·  by Abby Rives

Engine Submits Comments to EU on Implementing Copyright Policy Directive

Originally Posted On: Engine

Startup Internet platforms operating in the European Union may soon face complex and expensive rules to avoid liability when their users are accused of copyright infringement.

This week Engine submitted comments to the European Commission arguing for fair, balanced, and proportional implementation of the recent copyright policy directive known as Article 17. In our comments, we urged the Commission and Member States to avoid unduly burdensome or ambiguous laws that would create more cost and risk for startups, open doors to litigation, and give large companies a structural advantage over smaller rivals.

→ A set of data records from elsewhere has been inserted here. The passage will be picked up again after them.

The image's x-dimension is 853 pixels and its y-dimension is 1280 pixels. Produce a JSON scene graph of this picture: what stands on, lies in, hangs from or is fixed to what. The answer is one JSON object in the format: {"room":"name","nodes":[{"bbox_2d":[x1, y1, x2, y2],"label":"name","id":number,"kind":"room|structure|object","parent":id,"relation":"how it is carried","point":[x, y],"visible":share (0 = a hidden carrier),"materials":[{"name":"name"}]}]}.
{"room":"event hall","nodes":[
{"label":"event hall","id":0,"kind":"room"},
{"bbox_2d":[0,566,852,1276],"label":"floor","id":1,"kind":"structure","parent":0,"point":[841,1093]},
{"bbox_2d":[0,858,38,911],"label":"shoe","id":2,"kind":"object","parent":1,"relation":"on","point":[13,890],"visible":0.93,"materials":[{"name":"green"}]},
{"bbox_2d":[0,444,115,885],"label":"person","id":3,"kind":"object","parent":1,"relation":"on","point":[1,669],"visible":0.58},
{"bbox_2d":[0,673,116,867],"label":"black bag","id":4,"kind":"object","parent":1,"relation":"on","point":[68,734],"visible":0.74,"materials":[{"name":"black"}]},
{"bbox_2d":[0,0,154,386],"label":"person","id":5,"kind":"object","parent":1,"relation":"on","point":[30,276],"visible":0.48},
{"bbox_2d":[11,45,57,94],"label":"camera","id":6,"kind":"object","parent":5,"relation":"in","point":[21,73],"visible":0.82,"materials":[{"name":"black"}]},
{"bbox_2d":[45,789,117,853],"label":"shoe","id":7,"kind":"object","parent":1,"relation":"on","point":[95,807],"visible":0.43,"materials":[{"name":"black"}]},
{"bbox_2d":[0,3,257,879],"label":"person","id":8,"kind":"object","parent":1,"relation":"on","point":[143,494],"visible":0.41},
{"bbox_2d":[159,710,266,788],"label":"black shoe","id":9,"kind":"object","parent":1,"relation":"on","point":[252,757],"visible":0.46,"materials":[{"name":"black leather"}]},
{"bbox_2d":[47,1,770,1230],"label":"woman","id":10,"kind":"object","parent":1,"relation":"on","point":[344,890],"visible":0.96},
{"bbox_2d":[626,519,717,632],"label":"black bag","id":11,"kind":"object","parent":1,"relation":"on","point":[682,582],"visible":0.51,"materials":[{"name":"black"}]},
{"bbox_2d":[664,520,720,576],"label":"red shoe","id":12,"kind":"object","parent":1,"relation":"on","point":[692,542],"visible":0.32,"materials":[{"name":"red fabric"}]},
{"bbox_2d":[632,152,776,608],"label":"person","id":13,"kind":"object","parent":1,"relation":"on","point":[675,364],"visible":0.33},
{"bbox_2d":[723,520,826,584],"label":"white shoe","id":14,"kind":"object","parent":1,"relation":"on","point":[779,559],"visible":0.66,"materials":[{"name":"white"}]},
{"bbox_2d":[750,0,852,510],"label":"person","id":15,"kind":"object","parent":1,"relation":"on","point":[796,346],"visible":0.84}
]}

In April 2019, the EU adopted a Directive on copyright and related issues relevant to the Digital Single Market. In one section, known as Article 17, the Directive addresses intermediary liability and rearranges the way EU countries will hold certain online platforms liable for allegedly infringing user-generated posts. Unlike notice-and-takedown and safe harbor frameworks, such as the U.S.’s long-standing Digital Millennium Copyright Act (DMCA), the Directive instructs EU companies to hold some platforms liable for user-generated infringing content. As we have previously explained, Article 17 “will force startups and other platforms to use expensive and ineffective content moderation tools to police user-uploaded content.”

Most recently, the Commission published a series of questions about how Member States should go about implementing Article 17 in national law.

Our comments, in response to the Commission’s request, note how “[m]any (if not most) of the larger [Internet platforms] have already developed the technology they will need to comply with Article 17, negotiated with large rightsholder organizations to set up systems that address unauthorized uses of content, hired content moderators, and already possess the financial wherewithal to survive increased liability risks and costs associated with Article 17. Startups and smaller platforms are at a distinct and substantial disadvantage.

“Moreover, [emerging platforms] will be at an inherent disadvantage in trying to negotiate with large rightsholders. Large, established rightsholders and organizations have more bargaining power, and can use that power in ways that harm startups.”

Instead of adopting legal regimes that entrench larger, well-resourced, established organizations, we encourage the Commission and Member States to implement Article 17 in ways that seek to bring balance wherever possible.